Theme gray is the default theme in ggplot.

ggplot(penguins,
       aes(x = bill_depth_mm,
           y = bill_length_mm,
           color = species)) +
  geom_point() +
  labs(x = "Bill Depth (mm)", 
       y = "Bill Length (mm)", 
       title = "Palmer Penguins") +
  theme_bw()

ggplot(penguins,
       aes(x = bill_depth_mm,
           y = bill_length_mm,
           color = species)) +
  geom_point() +
  labs(x = "Bill Depth (mm)", 
       y = "Bill Length (mm)", 
       title = "Palmer Penguins") +
  theme_dark()

ggplot(penguins,
       aes(x = bill_depth_mm,
           y = bill_length_mm,
           color = species)) +
  geom_point() +
  labs(x = "Bill Depth (mm)", 
       y = "Bill Length (mm)", 
       title = "Palmer Penguins") +
  theme_classic()

ggplot(penguins,
       aes(x = bill_depth_mm,
           y = bill_length_mm,
           color = species)) +
  geom_point() +
  labs(x = "Bill Depth (mm)", 
       y = "Bill Length (mm)", 
       title = "Palmer Penguins") +
  theme_minimal()

Font Size

ggplot(penguins,
       aes(x = bill_depth_mm,
           y = bill_length_mm,
           color = species)) +
  geom_point() +
  labs(x = "Bill Depth (mm)", 
       y = "Bill Length (mm)", 
       title = "Palmer Penguins") +
  theme(text = element_text(size=20))

The theme() function allows for many components of a theme. By typing ?theme in the Console, you can read the documentation of the function to see what components can be modified.

Font Size

One can also set the default font size of theme. For instance, if you utilize the following code at the first chunk of a Quarto document, all plots will be in gray theme and will have a font size of 22.
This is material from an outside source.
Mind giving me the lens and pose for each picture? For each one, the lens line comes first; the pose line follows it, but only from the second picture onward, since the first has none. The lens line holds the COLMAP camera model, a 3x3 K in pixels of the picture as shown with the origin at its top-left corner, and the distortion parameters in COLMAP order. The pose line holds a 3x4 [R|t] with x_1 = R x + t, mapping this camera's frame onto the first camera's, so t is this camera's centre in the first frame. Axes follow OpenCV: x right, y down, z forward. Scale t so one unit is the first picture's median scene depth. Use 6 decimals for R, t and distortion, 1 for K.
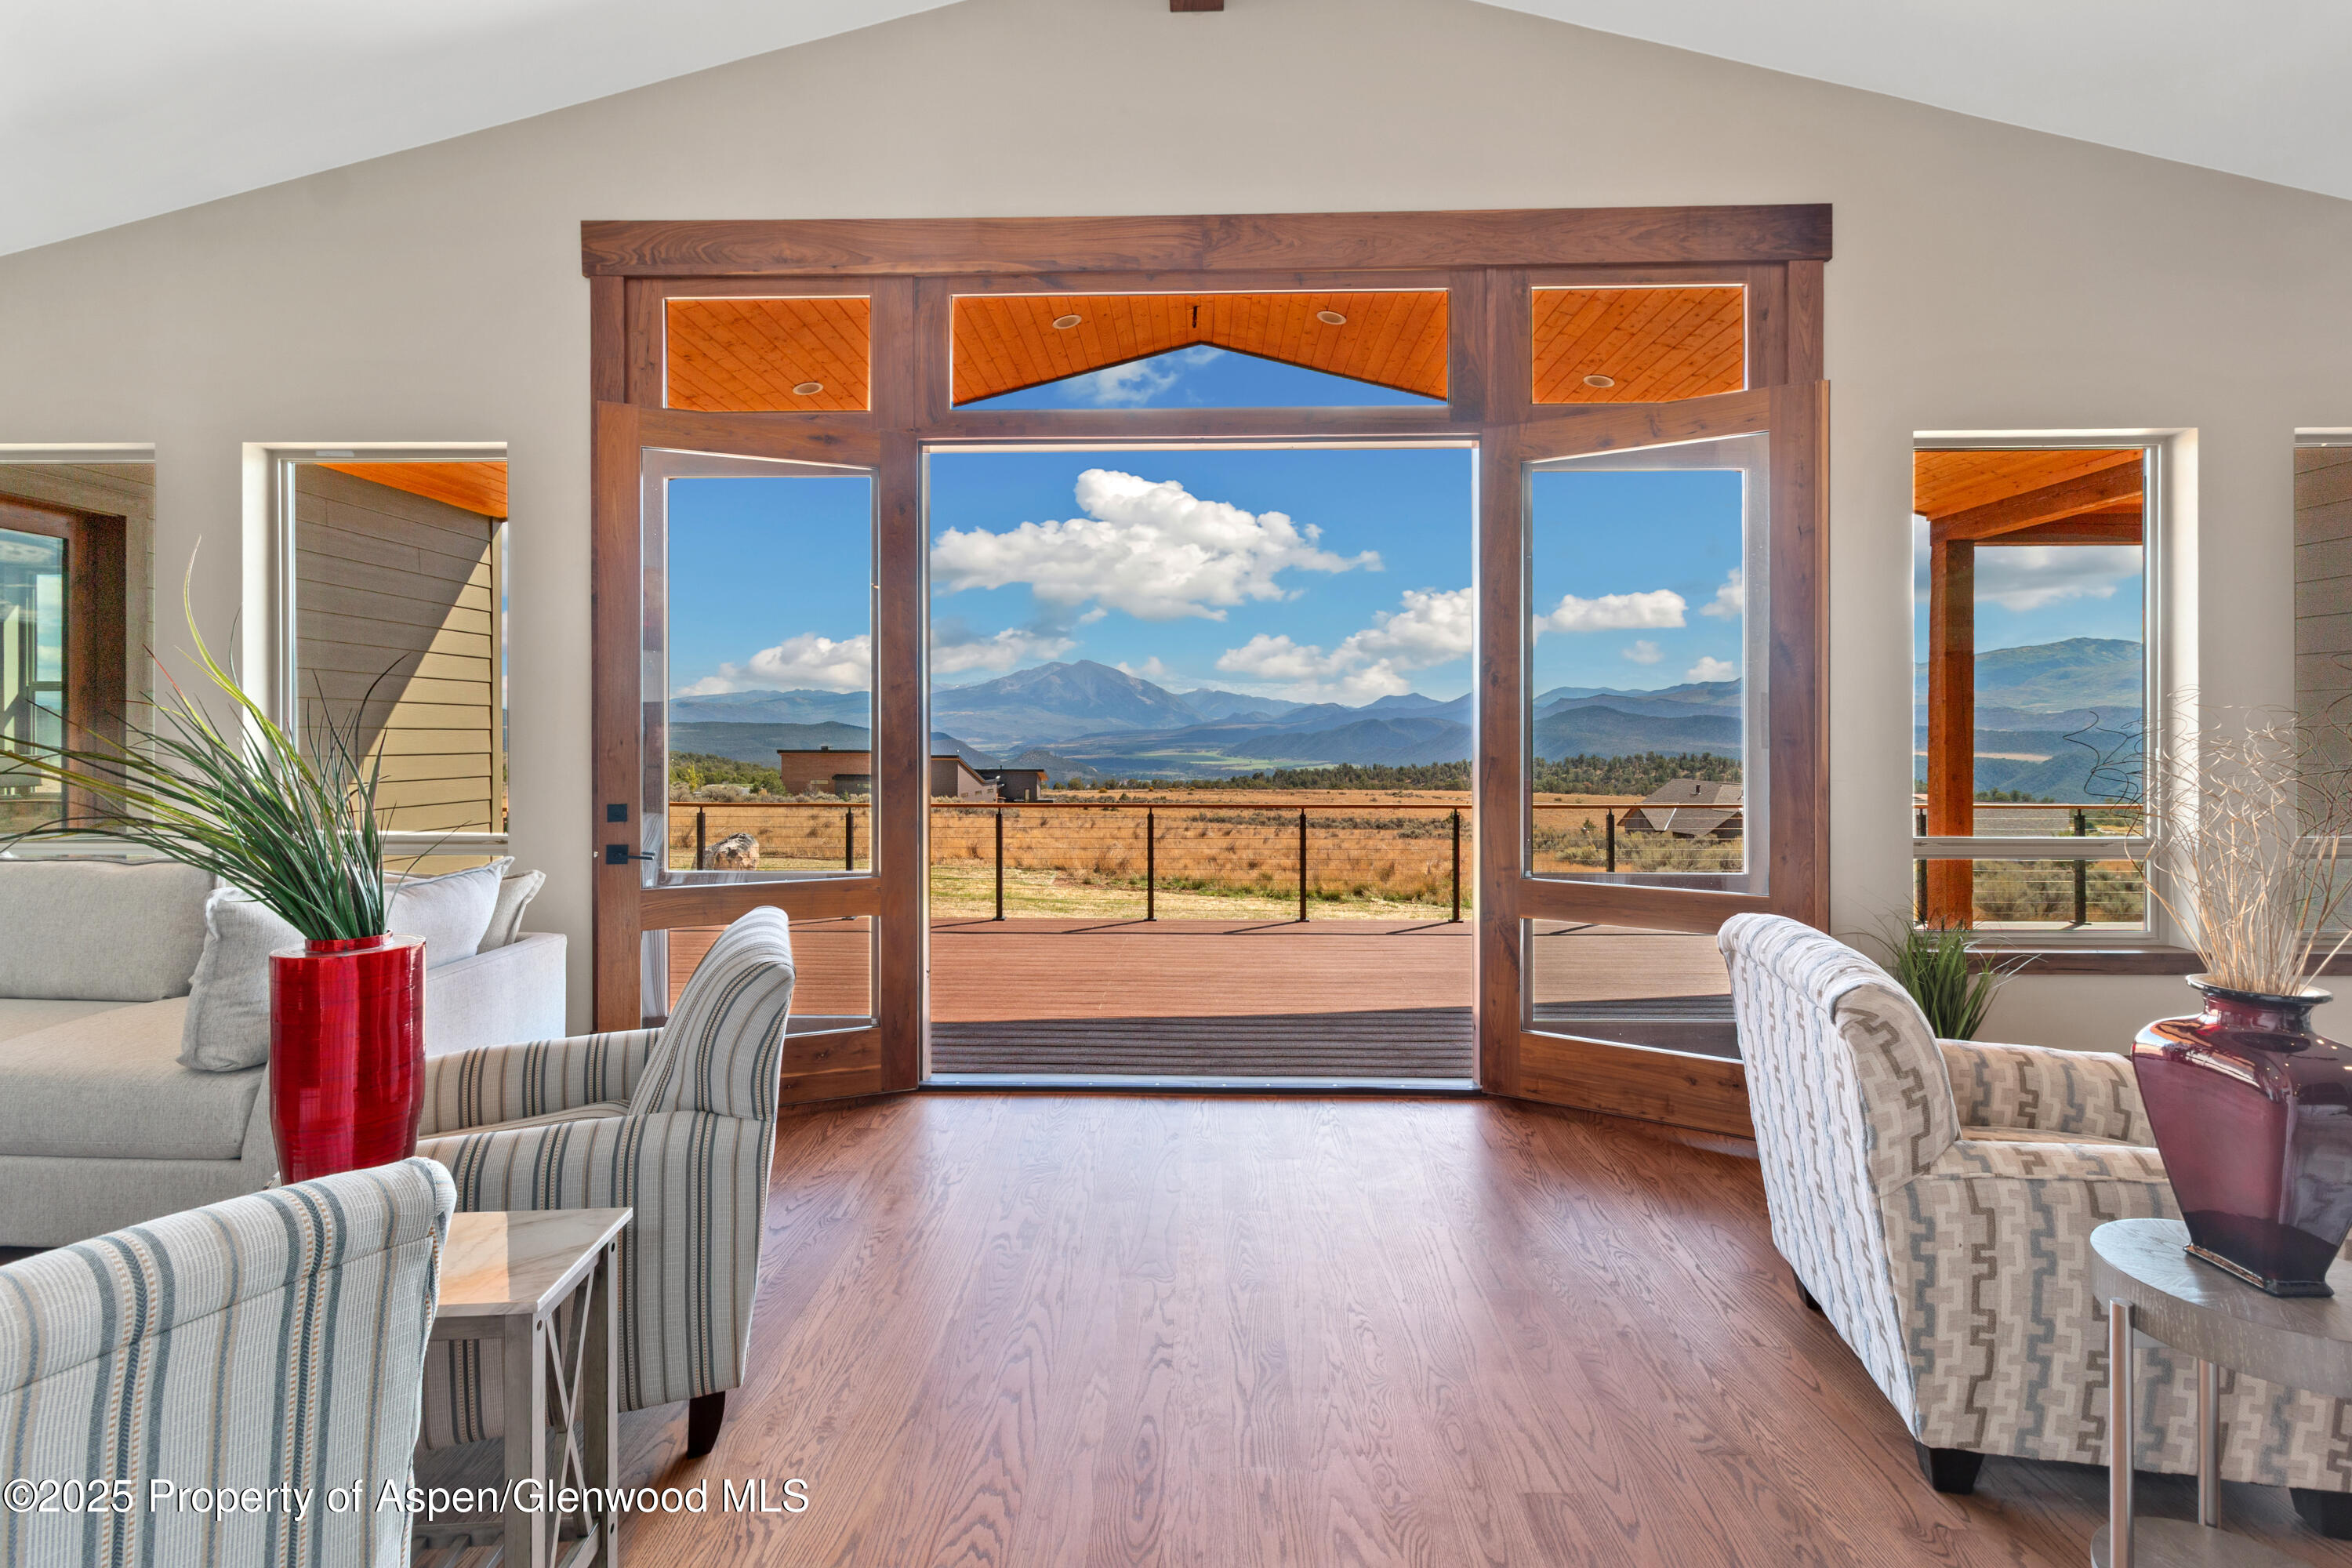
lens RADIAL K [[1095.0, 0, 1238.8], [0, 1095.0, 747.6], [0, 0, 1]] dist [-0.000721, 0.003361]
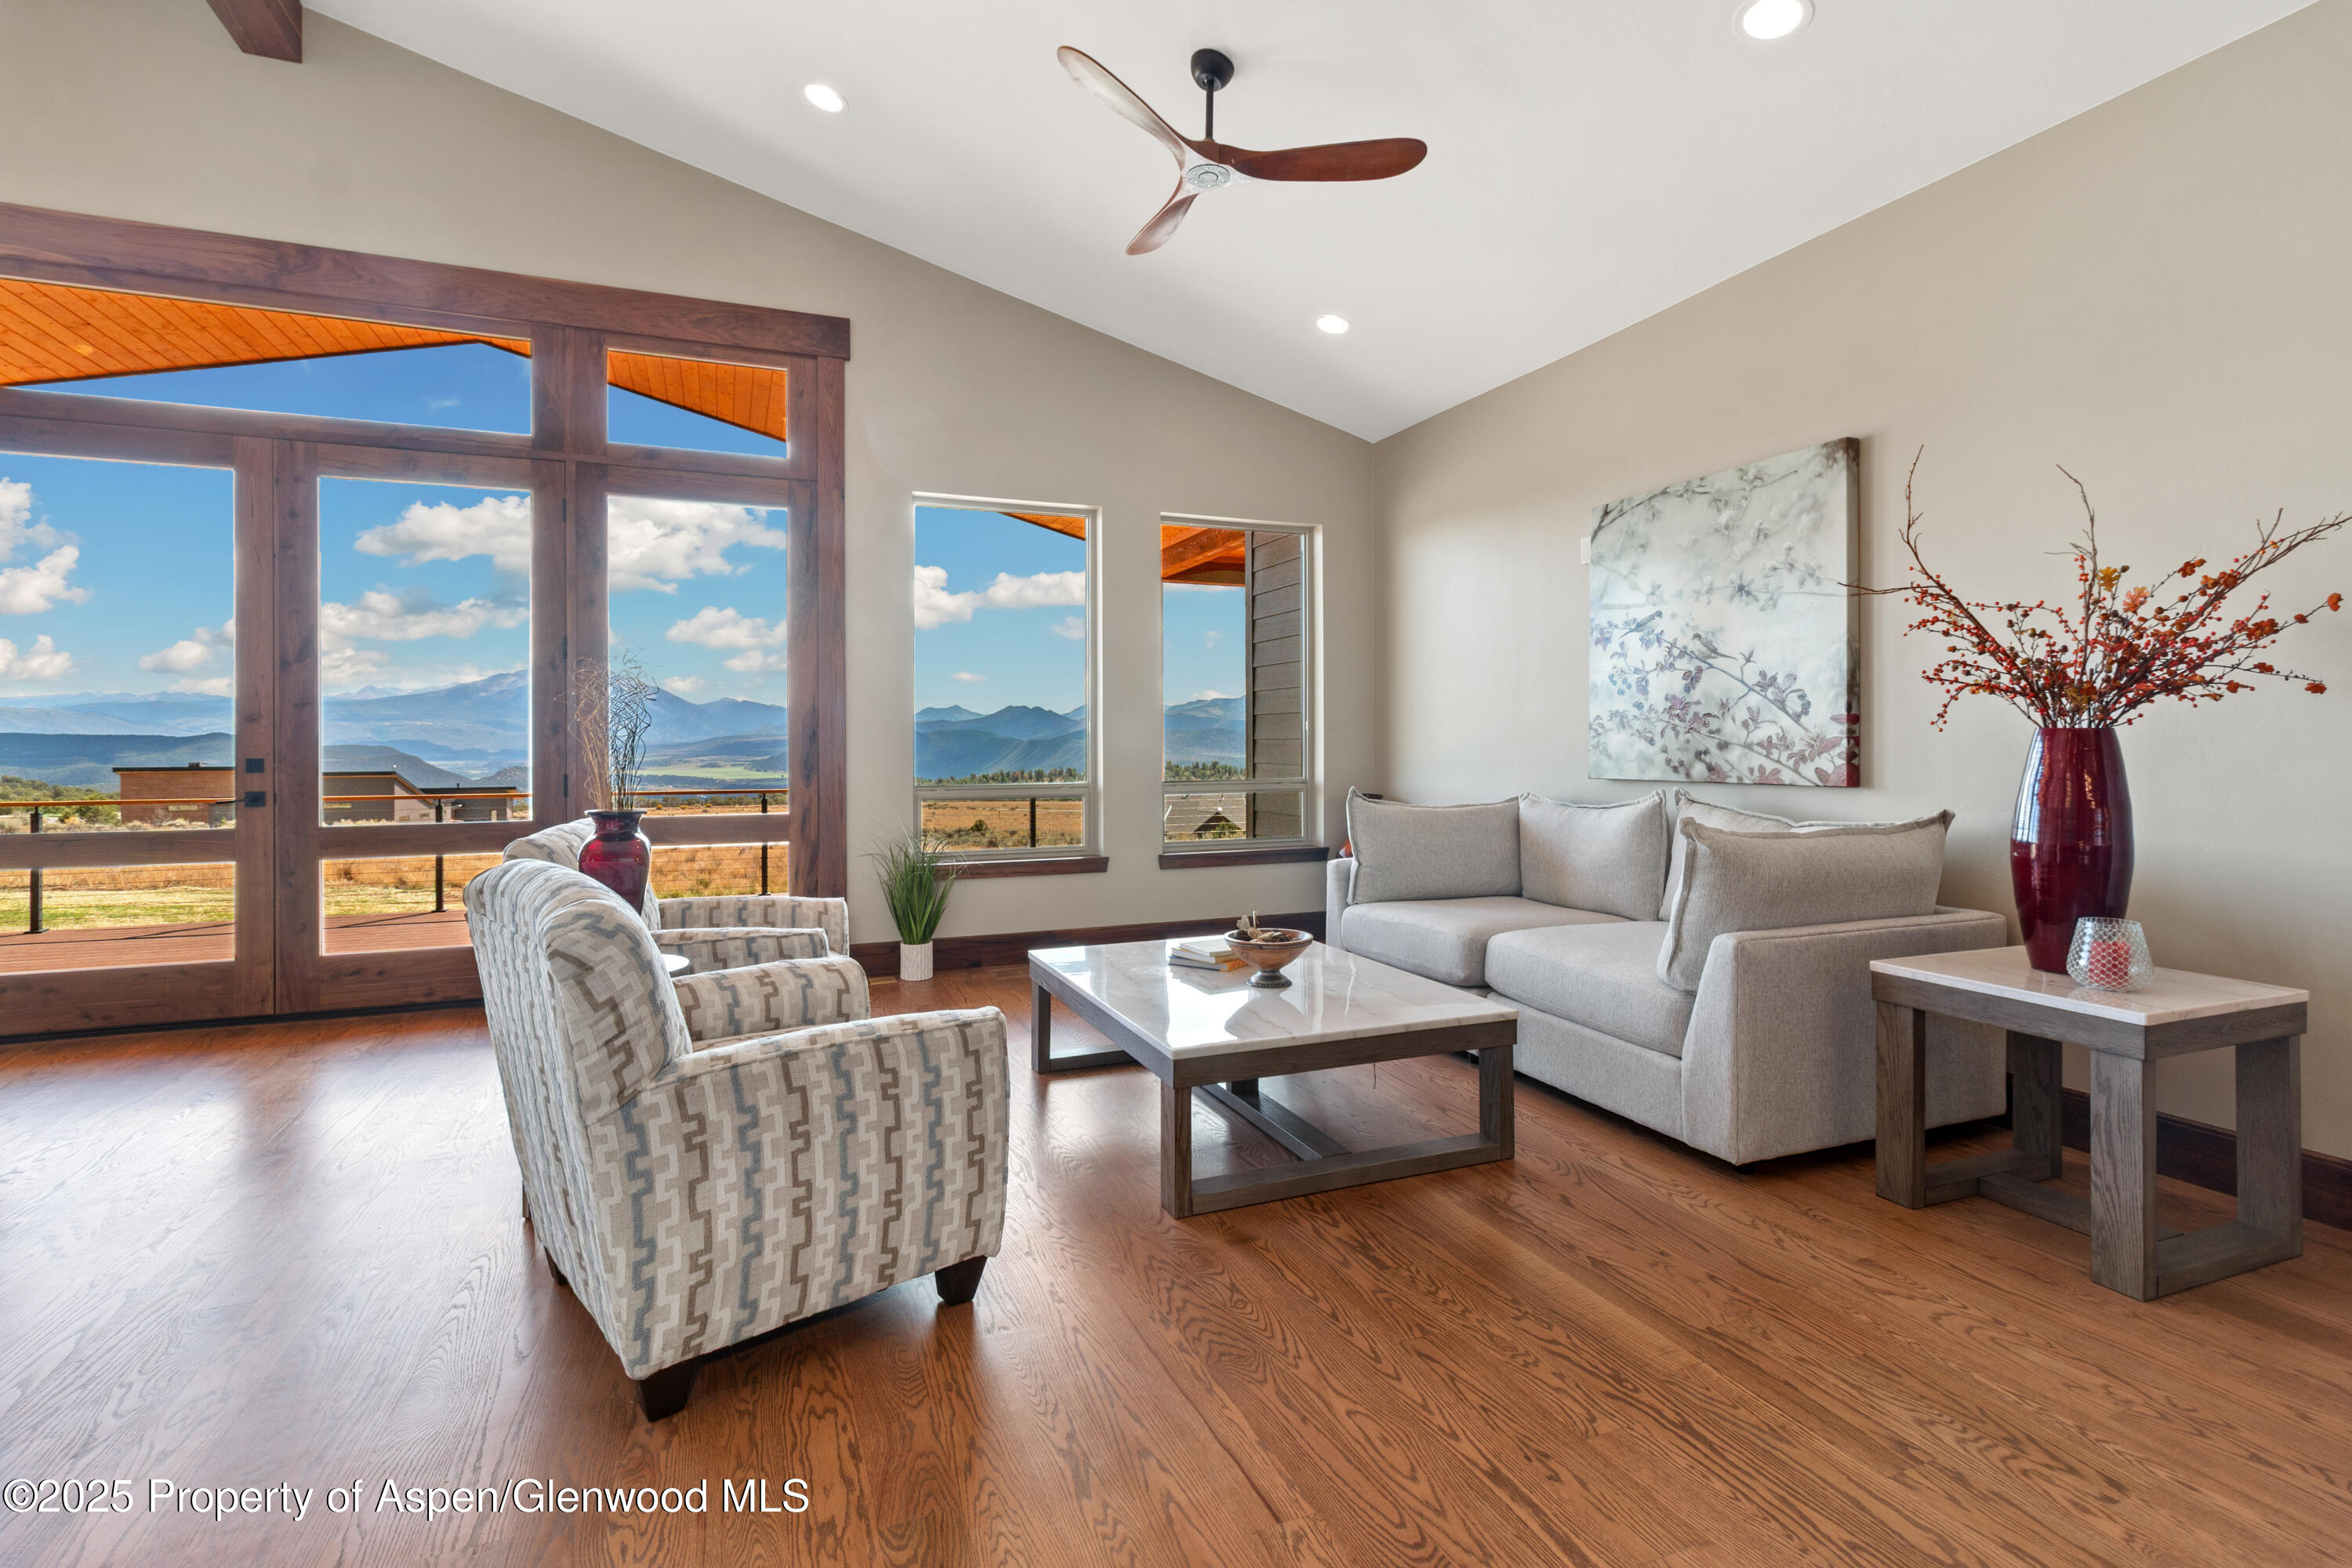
lens RADIAL K [[1095.0, 0, 1163.4], [0, 1095.0, 746.7], [0, 0, 1]] dist [-0.000721, 0.003361]
pose [[0.922133, 0.002375, 0.386865, 0.370288], [-0.001788, 0.999997, -0.001878, 0.032790], [-0.386869, 0.001040, 0.922134, -0.388638]]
theme_set(theme_gray(base_size = 22))

Using Shapes in Addition to Colors

ggplot(penguins,
       aes(x = bill_depth_mm,
           y = bill_length_mm,
           shape = species,
           color = species)) +
  geom_point(size = 4) 

Previously species were only distinguishable to someone who could distinguish these colors. By using shapes, color-blind viewers can also distinguish the species.

Practice

Using the penguins data frame ask a question that you are interested in answering. Visualize data to get a visual answer to the question. What is the visual telling you? Note all of this down in your lecture notes.